If the Pacers fix just one of those stat lines, it's a far different game.

No wonder the Pacers were highly frustrated and hissing at themselves afterward for not closing out the Knicks.

"We blew it," Lance Stephenson said.

"The game was right there for us," David West added.

"We played soft," Hibbert muttered.

The Pacers won't play that way again in Game 6. They're likely to roar out and slam the Knicks around.

And when they do, the Knicks have to remember the pattern of this series is that the team that has been most successful at imposing its style of play is the one that wins the game.

If the Knicks are going to get their first win of this season in five tries on the Pacers' home court, they can't dither around like they did in Games 3 and 4, getting crushed in the rebounding battle or having Woodson tinkering with a bigger lineup in an effort to be something they're not.

"Our pace was much faster," Carmelo Anthony said after Thursday's win. "We sped the game up. I thought that was the key."

The Knicks need to trust that if they play good defense, space the floor, pass the ball and create good shots, they'll win. They can't let the pace slow to a half-court game and stand around watching Hibbert play like an All-Star at both ends of the floor.

It's obvious Chandler can't take on Hibbert alone. The only thing that's really stopped Hibbert in this series has been foul trouble. The Knicks' better chance of bothering Hibbert is making sure Anthony -- sore shoulder and all -- remains willing to take the sort of pounding he did Thursday by going into the paint again and again, putting Hibbert and Paul George into foul trouble almost by himself. (Celtics coach Doc Rivers praised Anthony's ability to do the same thing to Boston's big men in the last series.)

On Thursday, Anthony allowed during his postgame interview on TNT that the shoulder bothers him at times, but he's trying not to let it.

Later in the Knicks' locker room, he spoke about still believing the Knicks can become just the ninth NBA playoff team to roar back from a 3-1 deficit to win a series.

But to do that, Chandler, Smith, Felton, Pablo Prigioni and Chris Copeland need to milk the extra chances the Knicks earned by staying alive.

To get this series back to the Garden for Game 7, the Knicks have to keep rattling the Pacers' backcourt into disorganized offensive possessions and turnovers.

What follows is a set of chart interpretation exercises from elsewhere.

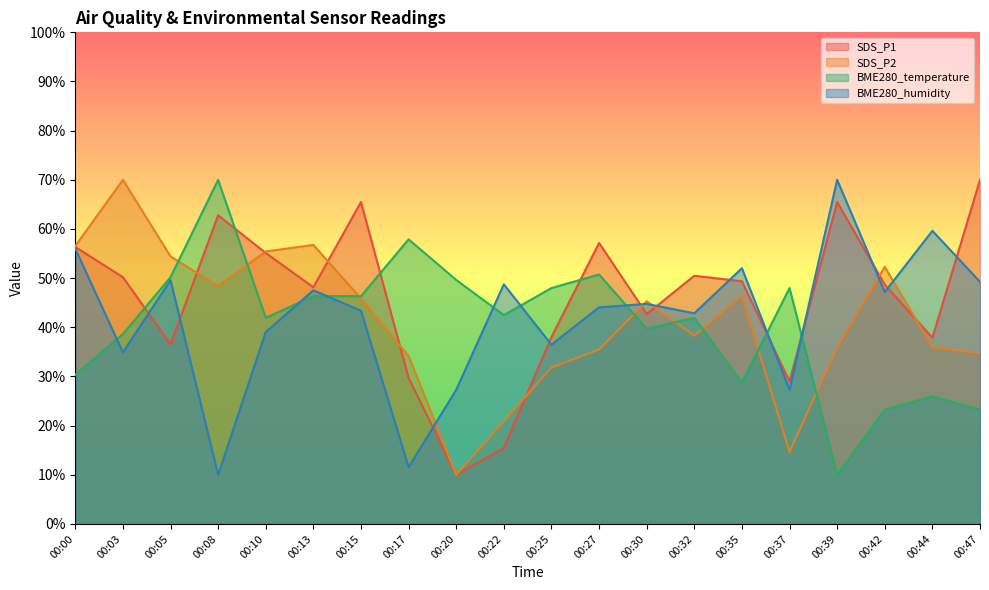

How many lines are shown in the chart?

4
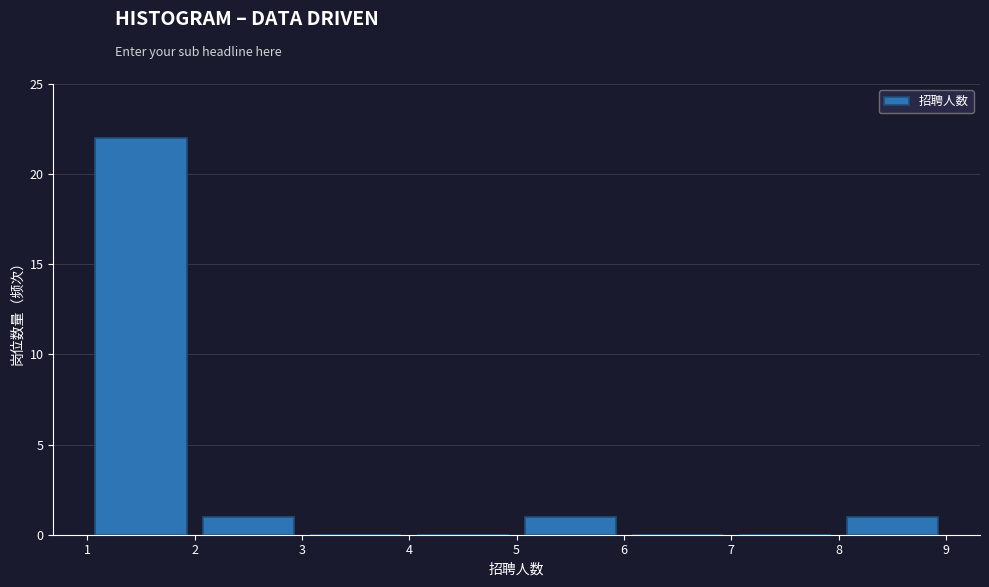

Reading left to right, transcribe this chart: for each bar, give the range it covers on the x-axis and its height. The values are not printed on the chart, so give them approximately, as read against the axis.

1 to 2: 22
2 to 3: 1
3 to 4: 0
4 to 5: 0
5 to 6: 1
6 to 7: 0
7 to 8: 0
8 to 9: 1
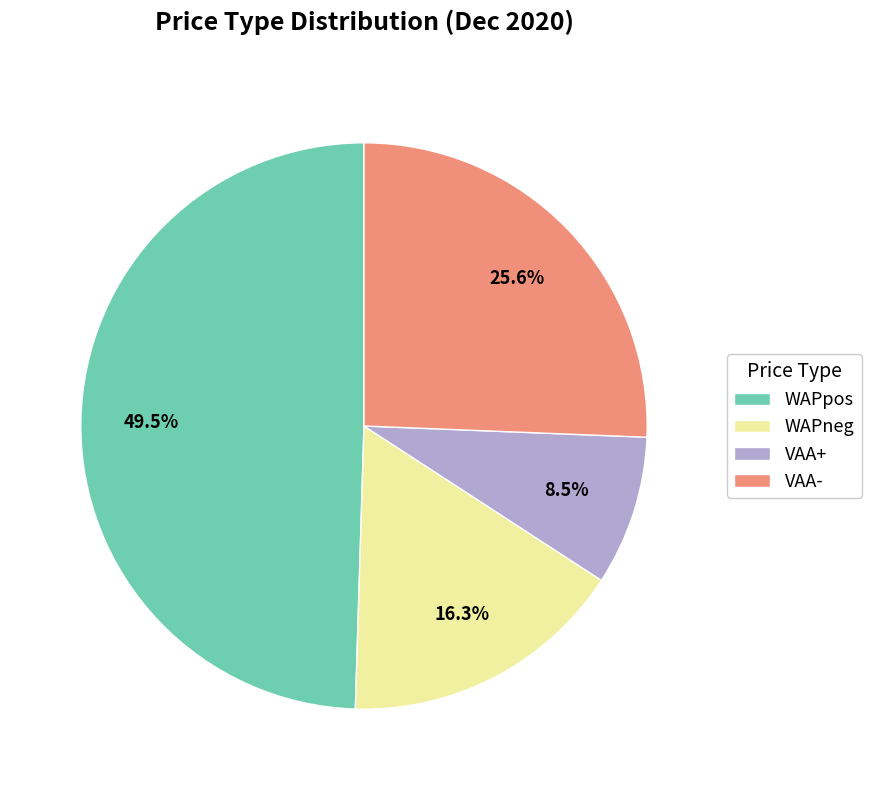

How many segments does this pie chart have?

4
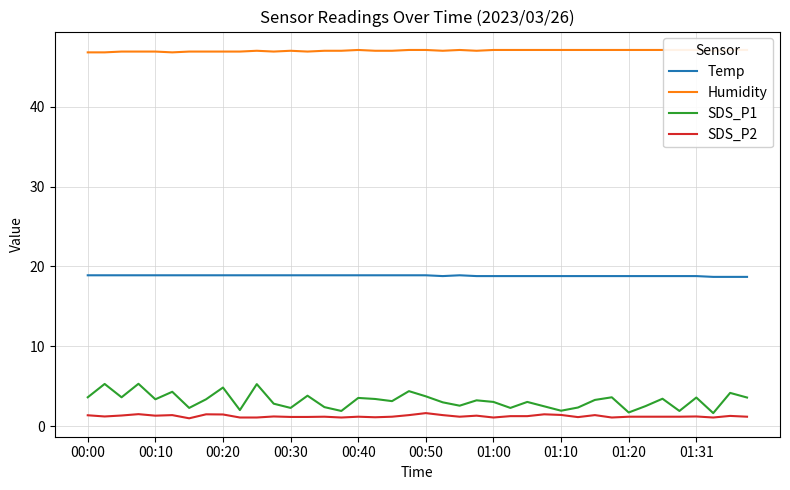

True or false: SDS_P2 and SDS_P1 intersect in this chart.

False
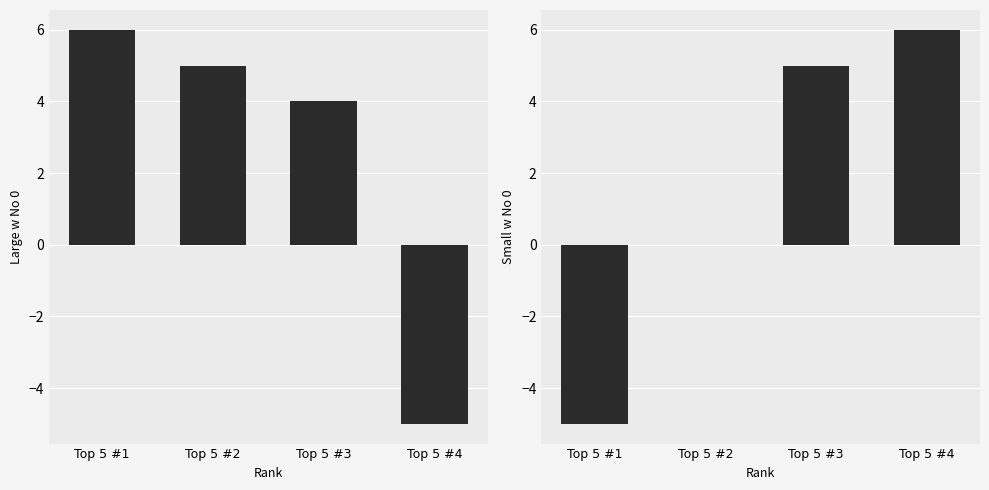

What is the sum of all Small w No 0 values?

6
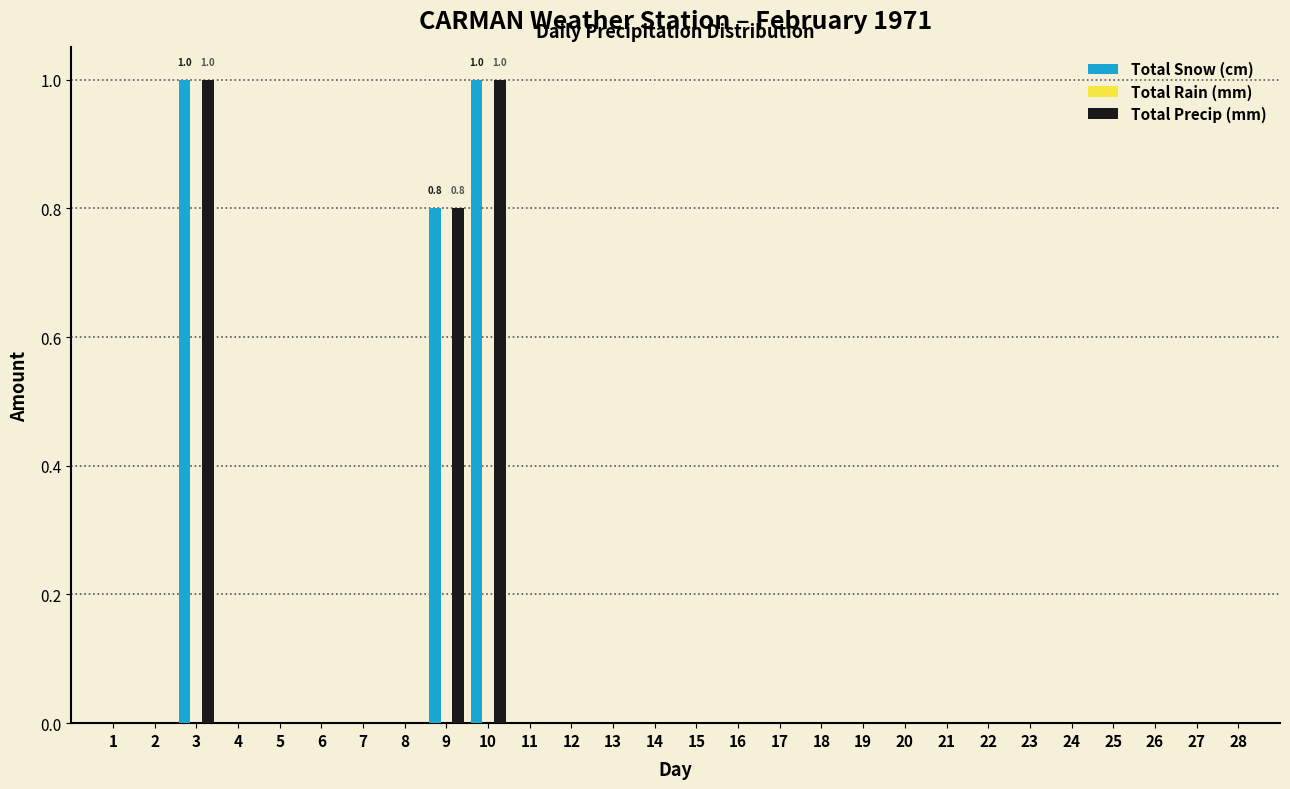

What is the sum of all Total Precip (mm) values?

2.8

Woodson already used his mulligan for straying from the Knicks' season-long style in Game 4 but fixing it just in time for Game 5. His mistake was acting as if the team's small-ball style was the problem -- not a few no-shows among the players playing it. On Thursday, he finally got tired of that and committed more time to Prigioni and less to Kidd; more to Copeland's scoring potential and less to rusty Amar'e Stoudemire.

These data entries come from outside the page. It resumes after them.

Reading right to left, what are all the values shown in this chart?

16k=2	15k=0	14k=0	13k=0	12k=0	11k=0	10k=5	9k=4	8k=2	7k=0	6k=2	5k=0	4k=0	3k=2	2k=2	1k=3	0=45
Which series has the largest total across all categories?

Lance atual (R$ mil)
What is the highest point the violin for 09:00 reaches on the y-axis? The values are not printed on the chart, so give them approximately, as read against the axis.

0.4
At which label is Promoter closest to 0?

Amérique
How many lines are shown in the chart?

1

The Knicks still aren't out of danger. As clutch as their win was, all it did was get them (and especially their struggling players) another chance.

Now let's see what they do with it.

"The difference in the games they've won is second-chance points and hustle points," Woodson said of the Pacers. "We've gotta win the battle of the boards ... all five guys"

The Knicks have no mulligans left.

Being merely good in Indy won't be good enough.